Why is the author shocked by this?
Hello??? Democrats are racist???
I was horrified when she sang "We Shall Overcome".
My Gawd, people, she's singing a strong from the civil rights movement because she thinks a rich, white, Northeastern Liberal and his huge entourage was oppressed???? Their rights were violated because he lost an election??? Is she insane??
Oh, and that other crap about Alice - bet me she does this at cocktail parties making fun of black folks. Bet me.
That's one beeber that's been seriesly stuned.
; )
Sad about Charlottesville. It is a beautiful little town, but the freaks are taking it over.
My youngest daughter (13 years old)who is more conservative than I am always wanted to go to W&M said she would rather work at McDonalds her whole life than attend there now.

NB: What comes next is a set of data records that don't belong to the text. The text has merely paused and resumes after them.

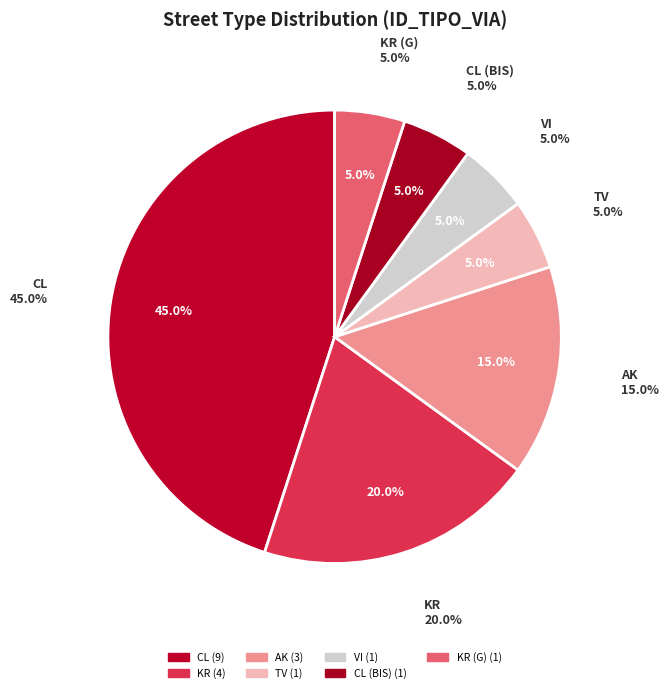

To the nearest percent, what is the average slice percentage?

14%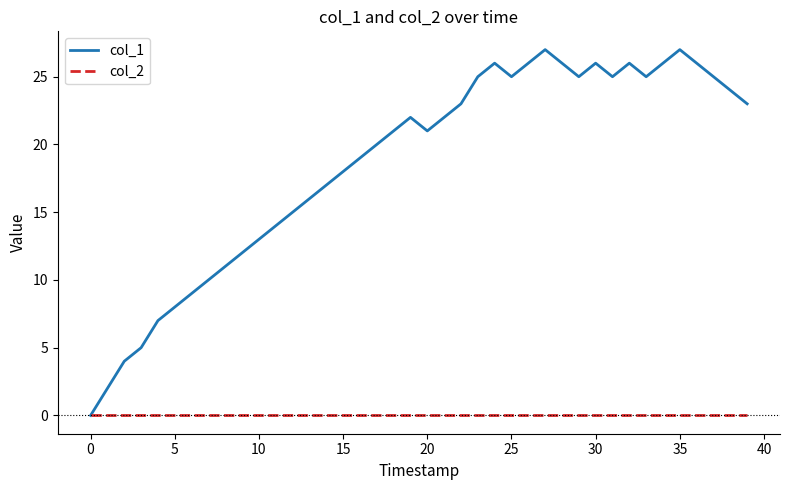

Which series has the largest total across all categories?

col_1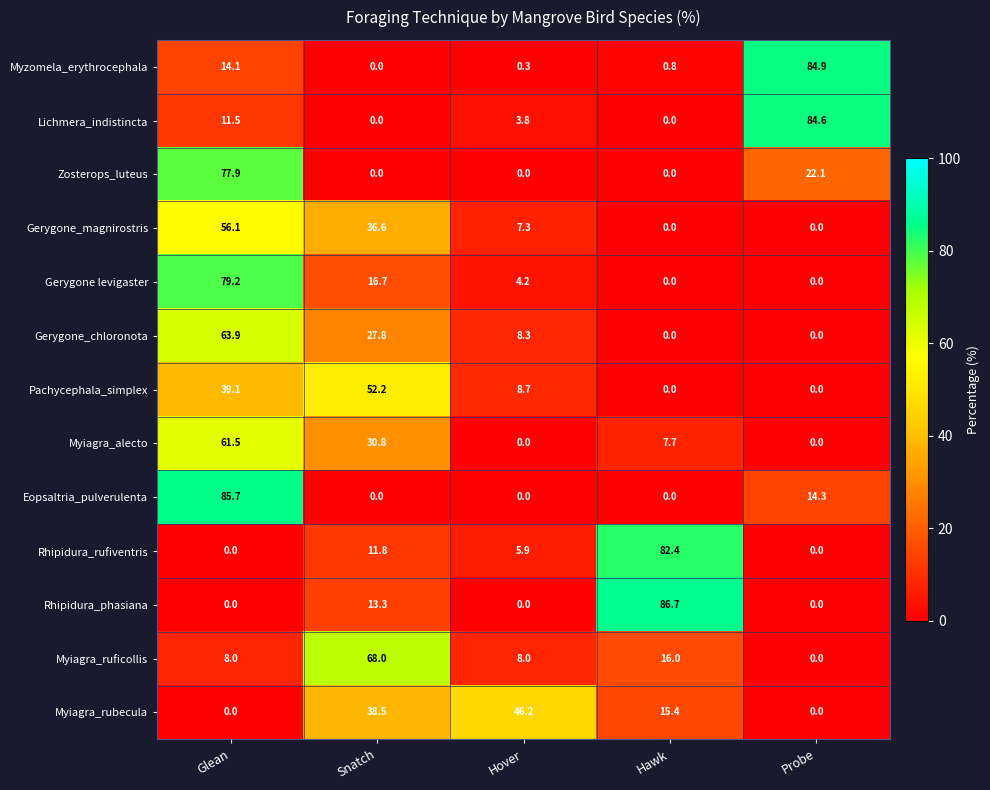

Is it true that Gerygone_magnirostris equals 56.1 at Glean?

True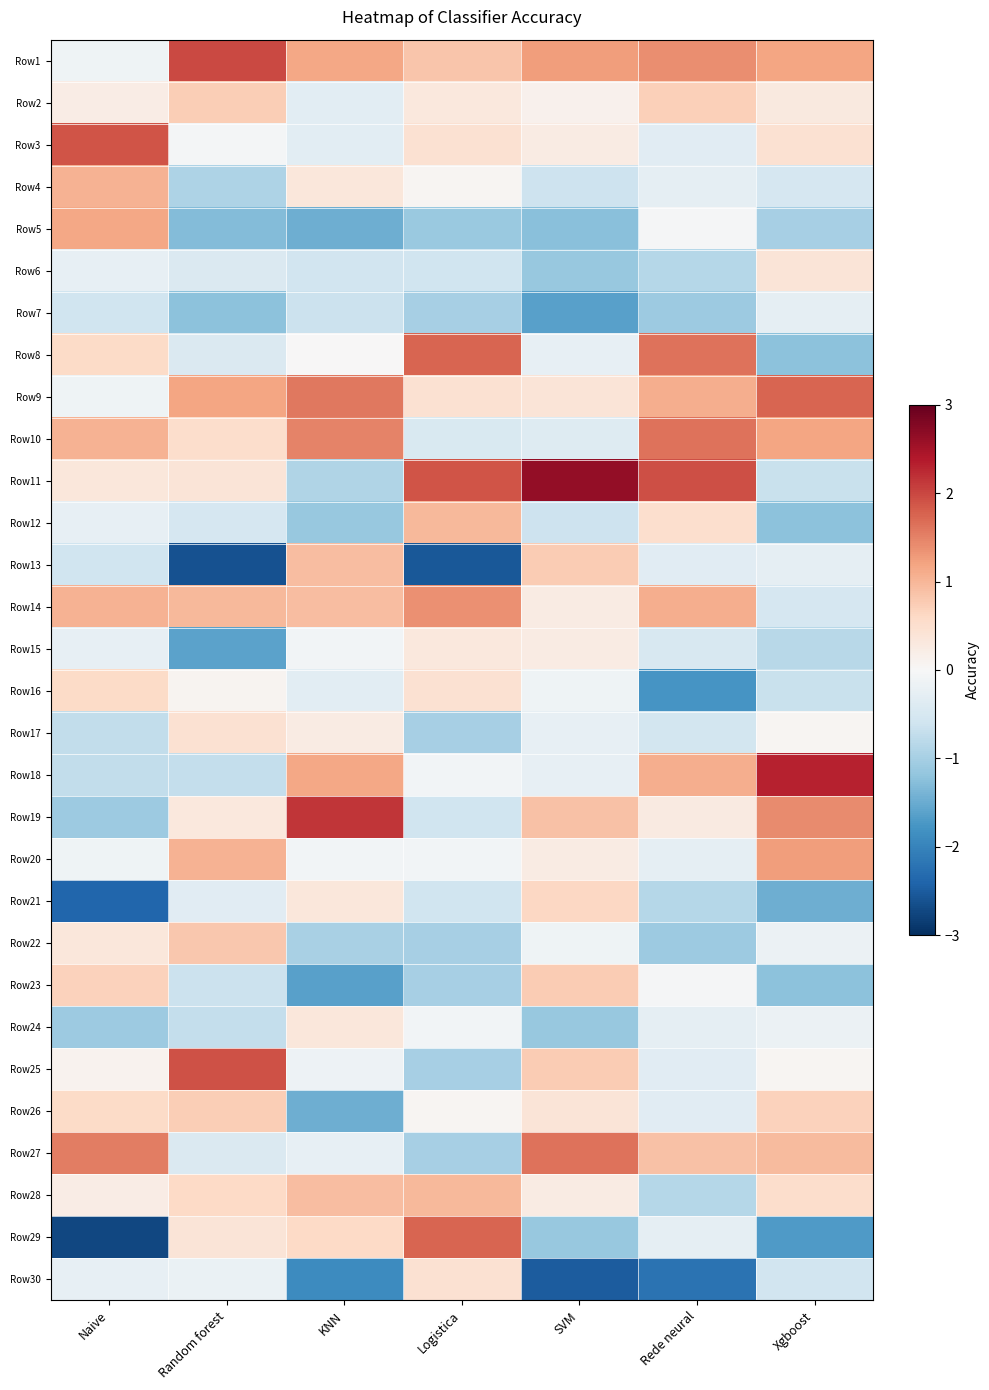

What is the spread (max minus min) of values at Xgboost?

4.0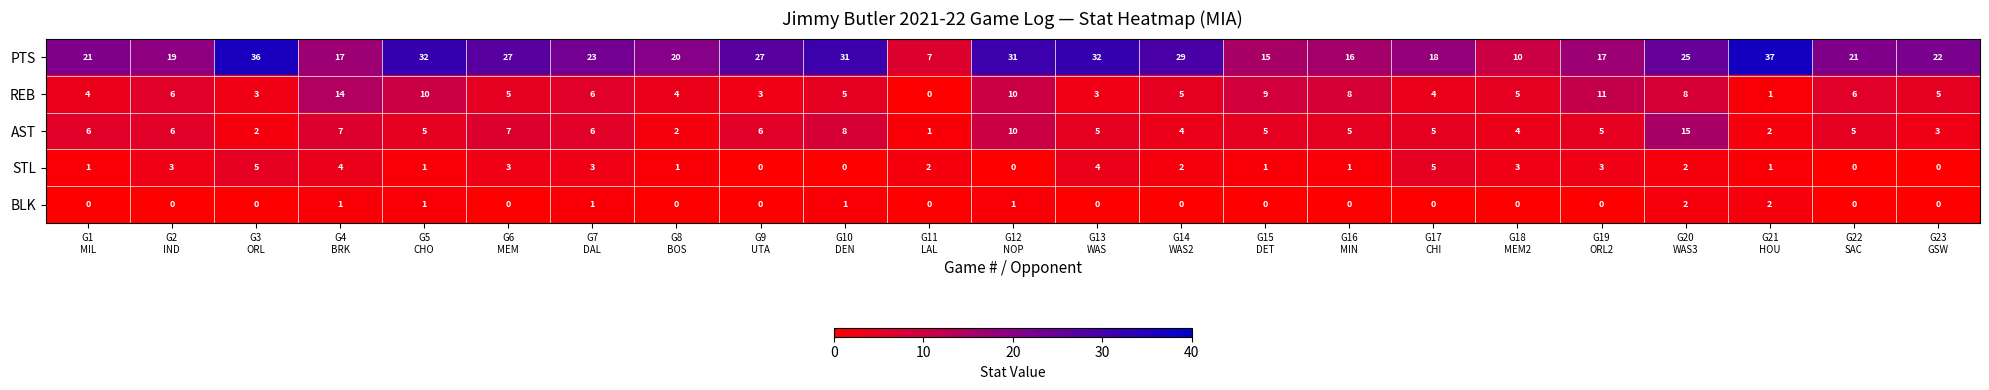

What is the maximum value shown in the chart?

37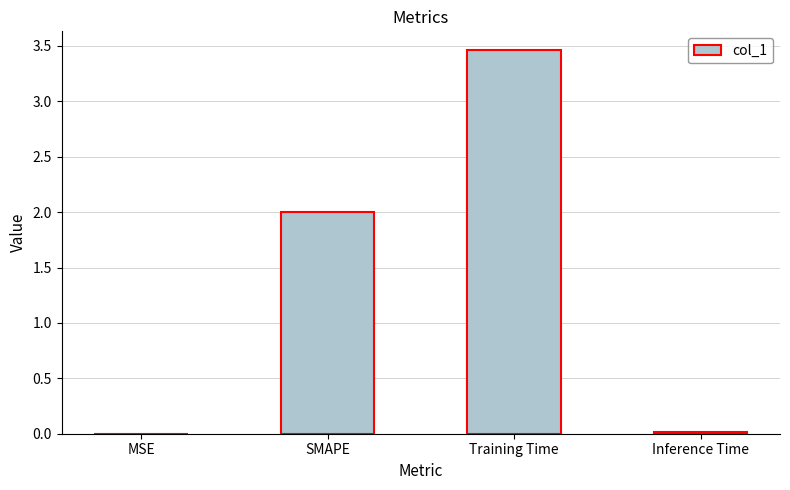

Which label corresponds to the largest value in the chart?

Training Time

Funny because I worked at that McDonalds every summer for college money! LOL
What is that from?
I can't read the letters on hair rags. Is it significant?
Judas Preist did a great cover of "Diamonds and Rust".
Dunno. Just Googled "racist imagery," and that one popped up within the first few pages. (An old editorial cartoon, if I had to guess.) :)
The header is priceless.
Perhaps Joanie next will be able to channel a dead Vietnamese teenager in a loin cloth lamenting the defeat and praising the heroism of J effin Kerry?